Because most breast cancers arise from ductal epithelial cells, enormous opportunities exist in targeting therapy directly into the ductal system. Additionally, intraductal therapy is less likely to cause systemic toxicity and adverse effects. Currently, there are a number of phase 1 feasibility and safety trials evaluating the intraductal approach to breast cancer prevention and treatment.
Current clinical trials are based on intriguing initial animal studies by Murata et al. [40
] that involved intraductal administration of the active tamoxifen metabolite 4-hydroxytamoxifen (4-OHT) and pegylated liposomal doxorubicin (PLD) into transgenic mouse models of breast cancer. Results from the study demonstrated that not only was the intraductal administration of chemopreventive or chemotherapeutic drugs significantly more effective in preventing tumor development and promoting tumor regression, but there were also lower circulating levels of the agents and, as a result, no evidence of systemic toxicity. 4-OHT was found to be as effective as subcutaneous tamoxifen in the prevention of tumors, and intraductal administration of PLD caused complete regression in 24 of 25 tumors with a tumor-free 3-month follow-up period. PLD was also found to be protective against tumor formation. Toxicity studies showed no myelosuppression and peak levels of drug were significantly lower for intraductal versus intravenous injection.

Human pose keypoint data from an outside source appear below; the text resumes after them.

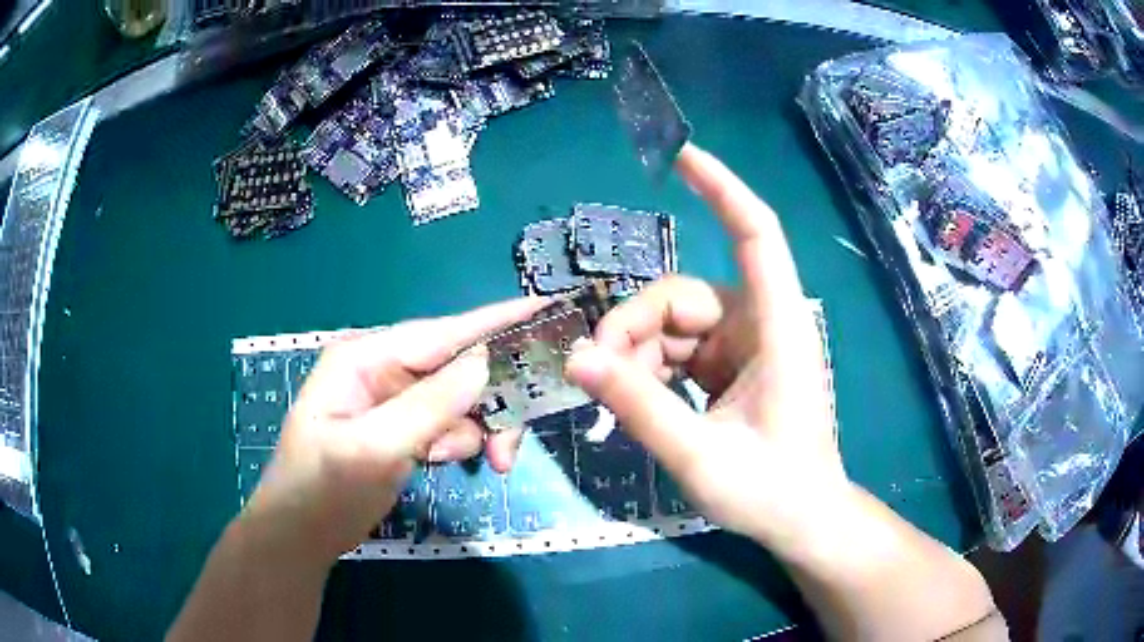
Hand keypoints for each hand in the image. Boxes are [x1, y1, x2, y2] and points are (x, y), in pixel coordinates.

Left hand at [242, 298, 546, 559]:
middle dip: (489, 404)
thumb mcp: (370, 450)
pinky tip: (439, 463)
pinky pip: (449, 425)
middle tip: (507, 452)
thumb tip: (484, 362)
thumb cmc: (322, 489)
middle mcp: (383, 370)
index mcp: (366, 358)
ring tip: (458, 464)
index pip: (441, 333)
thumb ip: (427, 407)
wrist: (301, 535)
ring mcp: (394, 400)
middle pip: (458, 370)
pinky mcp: (403, 428)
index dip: (495, 321)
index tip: (545, 308)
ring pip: (461, 401)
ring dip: (474, 431)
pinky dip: (458, 444)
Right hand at [565, 144, 848, 551]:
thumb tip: (577, 358)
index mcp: (777, 327)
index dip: (722, 188)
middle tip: (598, 374)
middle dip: (633, 327)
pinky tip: (634, 400)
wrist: (802, 521)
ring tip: (614, 398)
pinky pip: (676, 351)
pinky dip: (648, 370)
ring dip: (635, 355)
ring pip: (672, 325)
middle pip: (683, 295)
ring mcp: (742, 347)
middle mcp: (759, 324)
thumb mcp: (700, 455)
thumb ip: (639, 406)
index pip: (755, 234)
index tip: (681, 156)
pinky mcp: (728, 369)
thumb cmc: (771, 491)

As a result of the encouraging efficacy and safety data from these animal studies, a number of clinical trials are being conducted to explore the possibility of intraductal therapy in humans, primarily in the setting of DCIS or early-stage invasive cancer. Stearns et al. [41
] at Johns Hopkins University School of Medicine have completed a phase 1 trial to determine the feasibility, safety, and maximum tolerated dose of PLD administered into one duct of women awaiting mastectomy. Preliminary data reveal that doxorubicin concentrations were not detectable in plasma, nipple aspirate fluid, or breast tissue [41
]. Although histologic findings have not yet been reported, the safety of this intervention in women awaiting surgery for cancer appears promising.
In a similar Phase 1 study, Love and colleagues [42
] conducted a dose-escalation study in Beijing, China to determine safety and evaluate histopathologic response to either intraductal carboplatin or PLD instilled into 5 to 8 ducts in 32 women 2 to7 days prior to mastectomy for breast cancer. Three dose levels were used, with the highest level approaching the dose used intravenously. At the highest doses of PLD, patients experienced tenderness and mild erythema and breast swelling, but no serious adverse events were noted. In the carboplatin group, both inflammatory responses and epithelial changes increased in a dose-dependent fashion. In the PLD group, no inflammatory changes were seen, but there was a marked increase of epithelial response to PLD treatment compared with the carboplatin-treated patients, including epithelial attenuation in the terminal ductal-lobular units (Fig. ).
Fig. 2 Mastectomy specimen in a patient treated with intraductal pegylated liposomal doxorubicin (PLD). All patients in the study underwent surgery 2 to 5 days following PLD administration. Cannulated ducts were concurrently injected with dye to enable (more ...)
In a study directly targeted to test the practicality and efficacy of intraductal PLD treatment for DCIS, Love and Mahoney [44
••] are testing intraductal PLD in the neoadjuvant setting. In patients with core biopsy-proven DCIS, 20 mg of PLD (10 cm3
) is injected intraductally followed by a 6-week observation period before scheduled surgery. The study end points are regression of the lesion on surgical pathology, decreased markers in ductal fluid, and changes on MRI before and after treatment. Thus far, four patients have received the full drug dose into the duct harboring DCIS, with two women reporting mild to moderate breast inflammatory reactions that responded to anti-inflammatory medications. Initial evaluation of histology of surgical specimens has confirmed a tissue response of inflammation, squamous metaplasia, and fat necrosis [44
••]. This trial continues to accrue patients, and the investigators plan to collect data on tissue markers in the DCIS as well as in the cell pellet specimens collected at the time of PLD injection. Although women in this study will undergo surgery, the long-term implications of the trial may be to facilitate future treatment of DCIS with intraductal therapy alone. In addition, if this approach is effective in stripping cancer precursor cells from the ducts, intraductal injection of ablative agents in unaffected, high-risk women may allow for true loco-regional chemoprevention.